§ Required work: Each line below must be reproduced exactly.

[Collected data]
· · ·

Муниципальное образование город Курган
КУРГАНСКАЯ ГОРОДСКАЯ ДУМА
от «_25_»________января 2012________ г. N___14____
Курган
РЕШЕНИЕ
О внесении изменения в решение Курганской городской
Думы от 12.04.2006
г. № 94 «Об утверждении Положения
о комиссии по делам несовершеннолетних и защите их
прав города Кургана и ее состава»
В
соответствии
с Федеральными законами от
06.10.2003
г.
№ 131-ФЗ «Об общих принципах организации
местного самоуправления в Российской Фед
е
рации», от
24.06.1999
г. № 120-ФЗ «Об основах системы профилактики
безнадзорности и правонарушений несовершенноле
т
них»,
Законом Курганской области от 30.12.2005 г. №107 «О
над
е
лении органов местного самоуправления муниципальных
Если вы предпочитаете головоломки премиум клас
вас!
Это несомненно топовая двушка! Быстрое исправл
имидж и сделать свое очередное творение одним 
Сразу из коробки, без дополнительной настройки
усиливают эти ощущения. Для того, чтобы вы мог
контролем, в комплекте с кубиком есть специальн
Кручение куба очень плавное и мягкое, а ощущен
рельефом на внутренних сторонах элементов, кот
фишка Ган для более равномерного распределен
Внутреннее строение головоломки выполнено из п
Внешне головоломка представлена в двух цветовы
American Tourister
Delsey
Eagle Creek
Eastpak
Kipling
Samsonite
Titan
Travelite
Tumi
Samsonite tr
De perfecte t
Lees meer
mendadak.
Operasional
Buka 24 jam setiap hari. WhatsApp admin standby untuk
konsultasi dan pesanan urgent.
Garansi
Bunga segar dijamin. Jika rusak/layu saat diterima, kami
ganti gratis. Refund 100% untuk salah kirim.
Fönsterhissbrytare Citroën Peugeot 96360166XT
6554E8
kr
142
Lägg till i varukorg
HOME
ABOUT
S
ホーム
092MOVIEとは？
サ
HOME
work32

· · ·

§ Task answer:
Муниципальное образование город Курган
КУРГАНСКАЯ ГОРОДСКАЯ ДУМА
от «_25_»________января 2012________ г. N___14____
Курган
РЕШЕНИЕ
О внесении изменения в решение Курганской городской
Думы от 12.04.2006
г. № 94 «Об утверждении Положения
о комиссии по делам несовершеннолетних и защите их
прав города Кургана и ее состава»
В
соответствии
с Федеральными законами от
06.10.2003
г.
№ 131-ФЗ «Об общих принципах организации
местного самоуправления в Российской Фед
е
рации», от
24.06.1999
г. № 120-ФЗ «Об основах системы профилактики
безнадзорности и правонарушений несовершенноле
т
них»,
Законом Курганской области от 30.12.2005 г. №107 «О
над
е
лении органов местного самоуправления муниципальных
Если вы предпочитаете головоломки премиум клас
вас!
Это несомненно топовая двушка! Быстрое исправл
имидж и сделать свое очередное творение одним 
Сразу из коробки, без дополнительной настройки
усиливают эти ощущения. Для того, чтобы вы мог
контролем, в комплекте с кубиком есть специальн
Кручение куба очень плавное и мягкое, а ощущен
рельефом на внутренних сторонах элементов, кот
фишка Ган для более равномерного распределен
Внутреннее строение головоломки выполнено из п
Внешне головоломка представлена в двух цветовы
American Tourister
Delsey
Eagle Creek
Eastpak
Kipling
Samsonite
Titan
Travelite
Tumi
Samsonite tr
De perfecte t
Lees meer
mendadak.
Operasional
Buka 24 jam setiap hari. WhatsApp admin standby untuk
konsultasi dan pesanan urgent.
Garansi
Bunga segar dijamin. Jika rusak/layu saat diterima, kami
ganti gratis. Refund 100% untuk salah kirim.
Fönsterhissbrytare Citroën Peugeot 96360166XT
6554E8
kr
142
Lägg till i varukorg
HOME
ABOUT
S
ホーム
092MOVIEとは？
サ
HOME
work32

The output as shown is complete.